An example rule that looks for all cross-references to function malloc and checks whether its paramter is not constant and whether the return value of the function is checked is shown below:

{
    "name": "Possible Null Pointer Dereference",
    "function_names":[
        "malloc"
    ],
    "wrappers":false,
    "mark_if":{
        "High":"not param[0].is_constant() and not function_call.return_value_checked()",
        "Medium":"False",
        "Low": "False"
    }
}

• Loop Check - Marks all loops. In such case param[0] is the counter of the loop (if detected) and param[1] is the condition against which the counter is checked to termiante the loop.
• Array Access - Marks all array accesses. In this case param[0] is the array and param[1] is the index.

Same functions could be used when creating rules as for normal function parameters (anything that can be called on param[<index>]).
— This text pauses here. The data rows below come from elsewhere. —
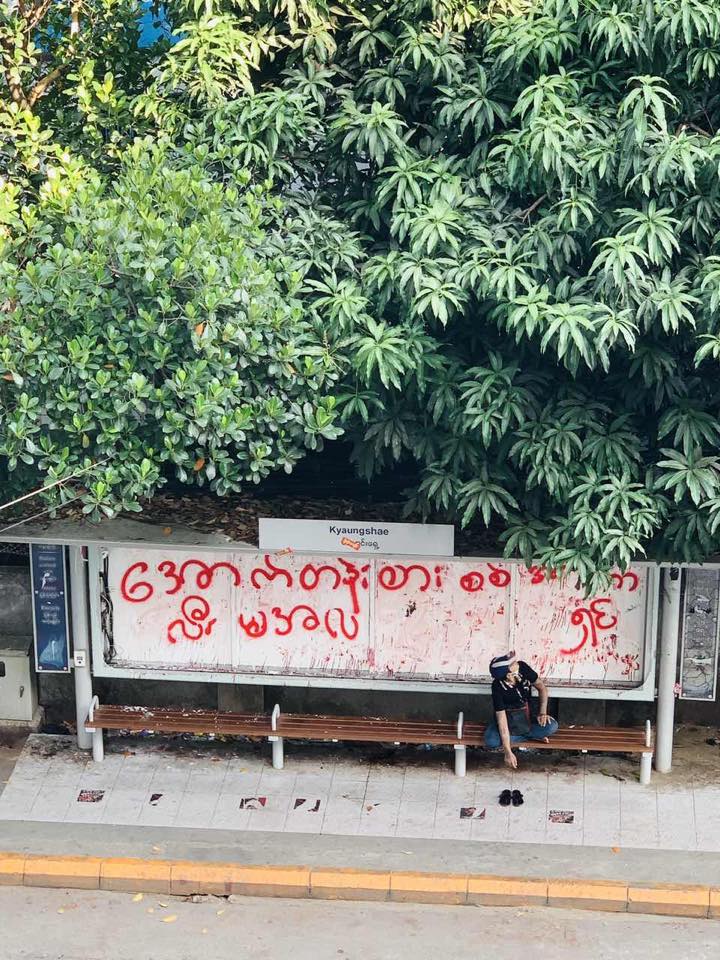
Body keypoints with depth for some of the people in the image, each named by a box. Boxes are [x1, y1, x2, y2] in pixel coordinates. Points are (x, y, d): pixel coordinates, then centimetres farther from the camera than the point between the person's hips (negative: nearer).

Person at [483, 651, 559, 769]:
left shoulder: (522, 667, -20)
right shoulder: (498, 688, -29)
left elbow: (542, 687, -3)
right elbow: (502, 720, -30)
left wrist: (542, 712, -16)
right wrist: (508, 752, -32)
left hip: (526, 719, 2)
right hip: (508, 720, -2)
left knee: (552, 726, -26)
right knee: (491, 742, -34)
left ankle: (517, 735, -10)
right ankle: (533, 736, -16)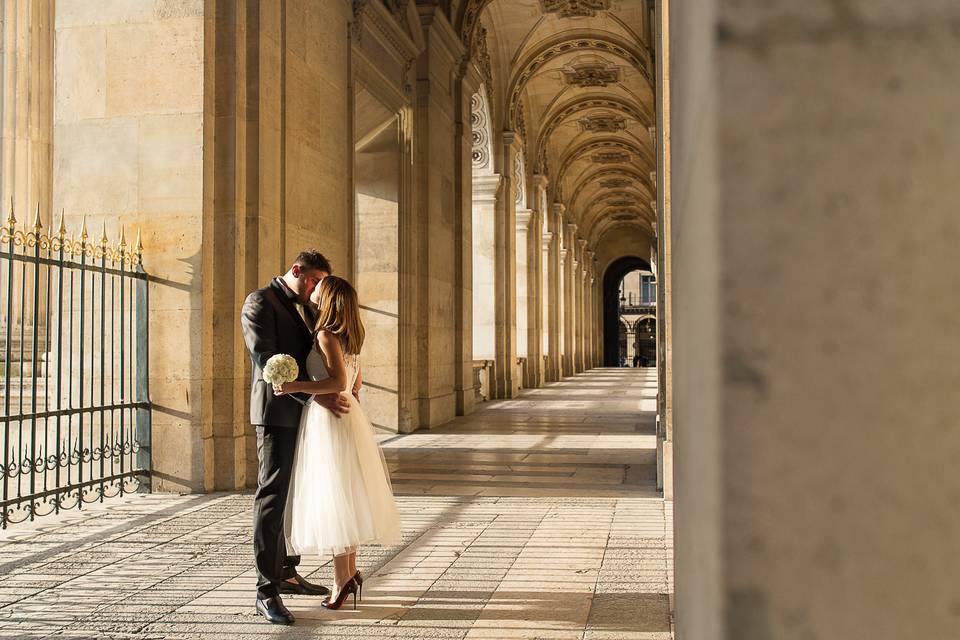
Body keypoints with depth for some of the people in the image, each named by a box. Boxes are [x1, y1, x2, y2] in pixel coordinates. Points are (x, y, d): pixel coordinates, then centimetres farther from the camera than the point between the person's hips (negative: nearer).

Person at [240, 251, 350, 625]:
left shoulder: (305, 308, 16)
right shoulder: (259, 303, -10)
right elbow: (268, 362, -22)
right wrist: (315, 395, -29)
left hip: (304, 413, 9)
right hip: (277, 413, -9)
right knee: (272, 497, -8)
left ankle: (287, 573, 25)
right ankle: (266, 592, -6)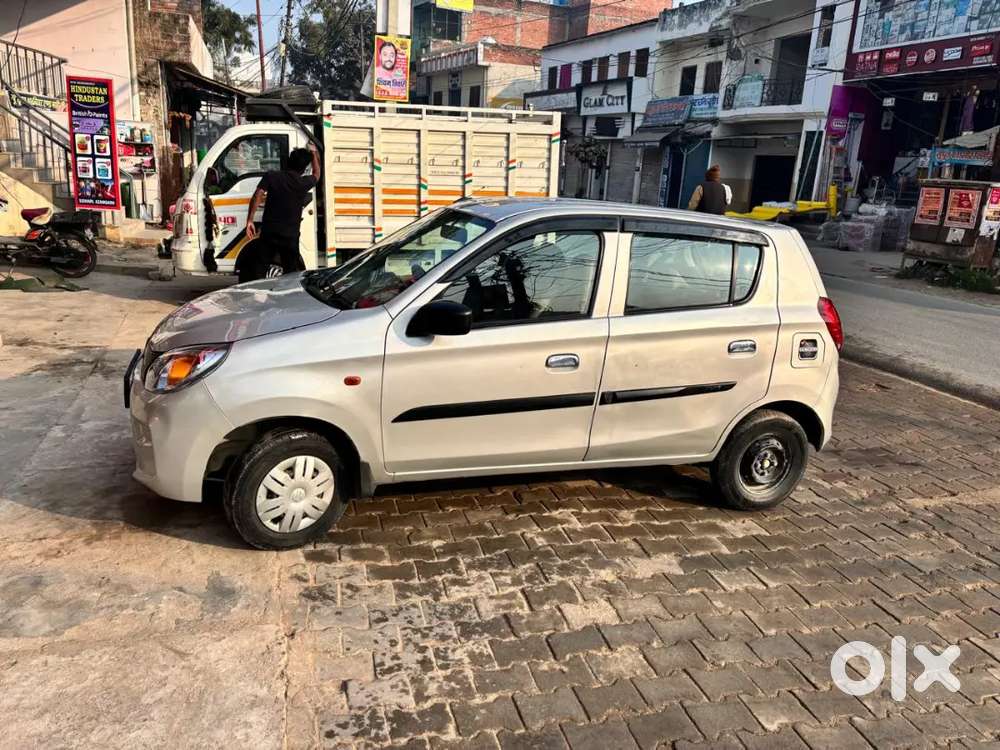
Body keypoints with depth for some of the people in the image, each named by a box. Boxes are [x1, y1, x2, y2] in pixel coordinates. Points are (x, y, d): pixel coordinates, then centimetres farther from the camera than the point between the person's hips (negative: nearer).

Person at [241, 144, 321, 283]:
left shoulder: (272, 176, -1)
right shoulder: (304, 183, 0)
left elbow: (257, 197, -10)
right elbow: (316, 174, 23)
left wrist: (249, 220, -8)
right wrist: (314, 153, 37)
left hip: (268, 233, 1)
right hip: (290, 237, -1)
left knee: (258, 272, 7)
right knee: (291, 275, 10)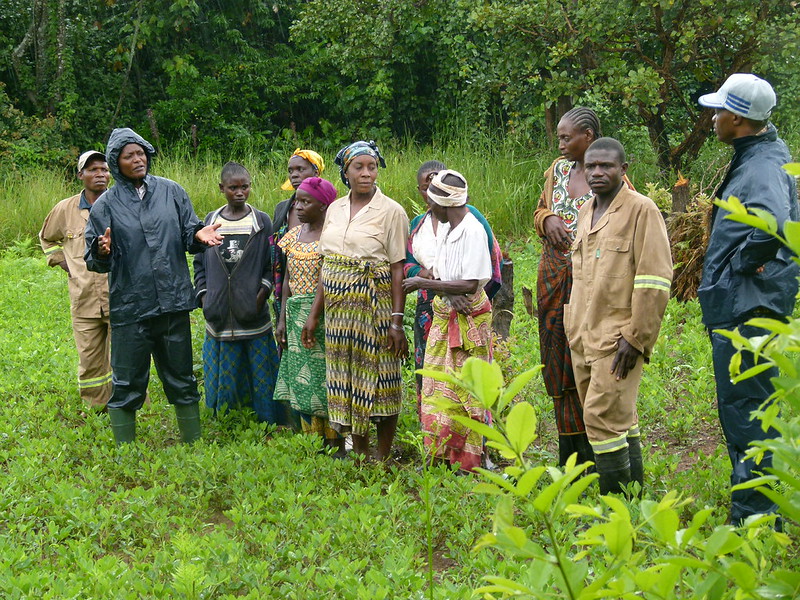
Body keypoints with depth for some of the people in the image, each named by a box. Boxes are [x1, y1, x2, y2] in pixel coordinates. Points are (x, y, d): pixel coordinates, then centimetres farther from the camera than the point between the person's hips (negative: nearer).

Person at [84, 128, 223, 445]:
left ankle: (194, 444, 27)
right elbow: (93, 260, -2)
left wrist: (199, 235, -14)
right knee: (127, 386, 5)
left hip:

• param[<index>]: Used to access the parameter to a function call (index starts at 0)
• function_call: Used to access the function call event
• param_count: Holds the count of parameters that were passed to a function

• Is parameter a constant: param[<index>].is_constant()
• Get numeric value of parameter: param[<index>].number_value()
• Get string value of parameter: param[<index>].string_value()
• Is parameter set to null after the call: param[<index>].set_to_null_after_call()
• Is return value of a function checked: function_call.return_value_checked(<constant_to_check>)
• Is the parameter also used as a parameter in one of the calls to a specified list of functions before/after: param[<index>].used_in_call_<before|after>(["function1","function2"])
• Is the call to the selected function reachable from a specific other function: function_call.reachable_from("<function_name>")
• Is the parameter part of a singed comparison: param[<index>].is_sign_compared()
• Is the parameter used as an array index within current function: param[<index>].used_as_index()

• Mark all calls to a function where third parameter is > 5: param[2].number_value() > 5
• Mark all calls to a function where the second parameter contains "%s": "%s" in param[1].string_value()
• Mark all calls to a function where the second parameter is not constant: not param[1].is_constant()
• Mark all calls to a function where the return value is validated against the value that is equal to the number of parameters: function_call.return_value_checked(param_count)
• Mark all calls to a function where the return value is validated against any value: function_call.return_value_checked()
• Mark all calls to a function where none of the parameters starting from the third are constants: all(not p.is_constant() for p in param[2:])
• Mark all calls to a function where any of the parameters are constant: any(p.is_constant() for p in param)
• Mark all calls to a function: True
• Mark all calls to a function where the second paramter is not constant and is not checked with strlen: not param[1].is_constant() and not param[1].used_in_call_before(["strlen"])
• Mark all calls to a function which are reachable from read function: function_call.reachable_from("read")

• When you request the parameter with index that is out of bounds any call to a function will be marked as Low priority. This is a way to avoid missing cross references where it was not possible to correctly get all parameters (this mainly applies to disassembly mode).
• When you search within the VulFi view and change context out of the view and come back, the view will not load. You can solve this either by terminating the search operation before switching the context, moving the VulFi view to the side-view so that it is always visible or by closing and re-opening the view (no data will be lost).
• Scans for more exotic architectures end with a lot of false positives.
• With addition of multi-select operations in the VulFi chooser, the refresh operations sometimes fails to update the view. If you notice that your changes were not reflected, use Ctrl+U shortcut ot manually refresh the view (couple times).